Work task: Your job is to write out each record exactly, leaving none out.

Records provided:
"""
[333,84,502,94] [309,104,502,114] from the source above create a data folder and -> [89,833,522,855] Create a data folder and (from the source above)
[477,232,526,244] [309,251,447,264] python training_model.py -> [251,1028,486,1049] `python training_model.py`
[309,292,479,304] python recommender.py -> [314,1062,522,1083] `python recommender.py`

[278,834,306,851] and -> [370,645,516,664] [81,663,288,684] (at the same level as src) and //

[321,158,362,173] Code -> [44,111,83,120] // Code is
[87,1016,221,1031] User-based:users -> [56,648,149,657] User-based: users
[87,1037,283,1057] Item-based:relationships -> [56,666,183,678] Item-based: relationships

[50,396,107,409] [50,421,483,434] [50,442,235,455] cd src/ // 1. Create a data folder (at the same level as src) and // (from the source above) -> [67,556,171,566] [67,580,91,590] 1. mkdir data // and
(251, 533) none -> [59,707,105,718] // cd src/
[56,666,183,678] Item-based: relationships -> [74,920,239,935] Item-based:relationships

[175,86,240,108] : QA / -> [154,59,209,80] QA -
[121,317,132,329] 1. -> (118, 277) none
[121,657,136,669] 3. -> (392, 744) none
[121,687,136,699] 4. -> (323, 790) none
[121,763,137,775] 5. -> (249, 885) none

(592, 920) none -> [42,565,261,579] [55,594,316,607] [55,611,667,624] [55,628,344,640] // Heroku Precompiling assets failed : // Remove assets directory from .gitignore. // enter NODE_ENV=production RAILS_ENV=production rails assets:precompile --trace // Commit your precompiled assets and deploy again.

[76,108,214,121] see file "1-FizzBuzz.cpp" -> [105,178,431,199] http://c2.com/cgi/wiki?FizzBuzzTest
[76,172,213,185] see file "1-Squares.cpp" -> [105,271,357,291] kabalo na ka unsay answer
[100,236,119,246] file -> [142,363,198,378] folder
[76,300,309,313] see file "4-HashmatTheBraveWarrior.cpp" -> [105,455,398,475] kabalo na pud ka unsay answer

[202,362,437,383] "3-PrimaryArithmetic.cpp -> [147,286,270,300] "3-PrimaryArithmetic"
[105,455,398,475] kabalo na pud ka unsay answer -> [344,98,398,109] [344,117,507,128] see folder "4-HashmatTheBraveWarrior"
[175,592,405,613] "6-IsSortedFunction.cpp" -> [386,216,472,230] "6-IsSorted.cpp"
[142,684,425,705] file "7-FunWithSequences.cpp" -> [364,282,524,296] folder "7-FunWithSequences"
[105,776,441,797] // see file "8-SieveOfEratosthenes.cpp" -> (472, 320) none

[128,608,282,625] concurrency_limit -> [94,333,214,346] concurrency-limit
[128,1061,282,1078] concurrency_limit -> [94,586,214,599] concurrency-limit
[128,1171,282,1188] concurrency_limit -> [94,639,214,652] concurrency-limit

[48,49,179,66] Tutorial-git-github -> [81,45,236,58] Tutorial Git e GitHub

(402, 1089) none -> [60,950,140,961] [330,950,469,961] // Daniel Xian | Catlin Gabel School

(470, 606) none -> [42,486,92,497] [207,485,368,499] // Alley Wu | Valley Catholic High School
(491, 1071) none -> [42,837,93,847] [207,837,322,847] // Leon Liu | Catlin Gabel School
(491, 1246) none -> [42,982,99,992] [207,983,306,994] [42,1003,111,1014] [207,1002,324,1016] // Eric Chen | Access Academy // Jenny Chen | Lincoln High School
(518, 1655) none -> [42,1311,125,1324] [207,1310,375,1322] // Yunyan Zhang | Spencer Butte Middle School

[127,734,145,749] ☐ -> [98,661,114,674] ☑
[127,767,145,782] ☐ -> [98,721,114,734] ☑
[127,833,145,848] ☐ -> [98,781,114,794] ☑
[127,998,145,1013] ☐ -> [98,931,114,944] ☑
"""
Task output:
[333,84,502,94] [309,104,502,114] from the source above create a data folder and -> [89,833,522,855] Create a data folder and (from the source above)
[477,232,526,244] [309,251,447,264] python training_model.py -> [251,1028,486,1049] `python training_model.py`
[309,292,479,304] python recommender.py -> [314,1062,522,1083] `python recommender.py`

[278,834,306,851] and -> [370,645,516,664] [81,663,288,684] (at the same level as src) and //

[321,158,362,173] Code -> [44,111,83,120] // Code is
[87,1016,221,1031] User-based:users -> [56,648,149,657] User-based: users
[87,1037,283,1057] Item-based:relationships -> [56,666,183,678] Item-based: relationships

[50,396,107,409] [50,421,483,434] [50,442,235,455] cd src/ // 1. Create a data folder (at the same level as src) and // (from the source above) -> [67,556,171,566] [67,580,91,590] 1. mkdir data // and
(251, 533) none -> [59,707,105,718] // cd src/
[56,666,183,678] Item-based: relationships -> [74,920,239,935] Item-based:relationships

[175,86,240,108] : QA / -> [154,59,209,80] QA -
[121,317,132,329] 1. -> (118, 277) none
[121,657,136,669] 3. -> (392, 744) none
[121,687,136,699] 4. -> (323, 790) none
[121,763,137,775] 5. -> (249, 885) none

(592, 920) none -> [42,565,261,579] [55,594,316,607] [55,611,667,624] [55,628,344,640] // Heroku Precompiling assets failed : // Remove assets directory from .gitignore. // enter NODE_ENV=production RAILS_ENV=production rails assets:precompile --trace // Commit your precompiled assets and deploy again.

[76,108,214,121] see file "1-FizzBuzz.cpp" -> [105,178,431,199] http://c2.com/cgi/wiki?FizzBuzzTest
[76,172,213,185] see file "1-Squares.cpp" -> [105,271,357,291] kabalo na ka unsay answer
[100,236,119,246] file -> [142,363,198,378] folder
[76,300,309,313] see file "4-HashmatTheBraveWarrior.cpp" -> [105,455,398,475] kabalo na pud ka unsay answer

[202,362,437,383] "3-PrimaryArithmetic.cpp -> [147,286,270,300] "3-PrimaryArithmetic"
[105,455,398,475] kabalo na pud ka unsay answer -> [344,98,398,109] [344,117,507,128] see folder "4-HashmatTheBraveWarrior"
[175,592,405,613] "6-IsSortedFunction.cpp" -> [386,216,472,230] "6-IsSorted.cpp"
[142,684,425,705] file "7-FunWithSequences.cpp" -> [364,282,524,296] folder "7-FunWithSequences"
[105,776,441,797] // see file "8-SieveOfEratosthenes.cpp" -> (472, 320) none

[128,608,282,625] concurrency_limit -> [94,333,214,346] concurrency-limit
[128,1061,282,1078] concurrency_limit -> [94,586,214,599] concurrency-limit
[128,1171,282,1188] concurrency_limit -> [94,639,214,652] concurrency-limit

[48,49,179,66] Tutorial-git-github -> [81,45,236,58] Tutorial Git e GitHub

(402, 1089) none -> [60,950,140,961] [330,950,469,961] // Daniel Xian | Catlin Gabel School

(470, 606) none -> [42,486,92,497] [207,485,368,499] // Alley Wu | Valley Catholic High School
(491, 1071) none -> [42,837,93,847] [207,837,322,847] // Leon Liu | Catlin Gabel School
(491, 1246) none -> [42,982,99,992] [207,983,306,994] [42,1003,111,1014] [207,1002,324,1016] // Eric Chen | Access Academy // Jenny Chen | Lincoln High School
(518, 1655) none -> [42,1311,125,1324] [207,1310,375,1322] // Yunyan Zhang | Spencer Butte Middle School

[127,734,145,749] ☐ -> [98,661,114,674] ☑
[127,767,145,782] ☐ -> [98,721,114,734] ☑
[127,833,145,848] ☐ -> [98,781,114,794] ☑
[127,998,145,1013] ☐ -> [98,931,114,944] ☑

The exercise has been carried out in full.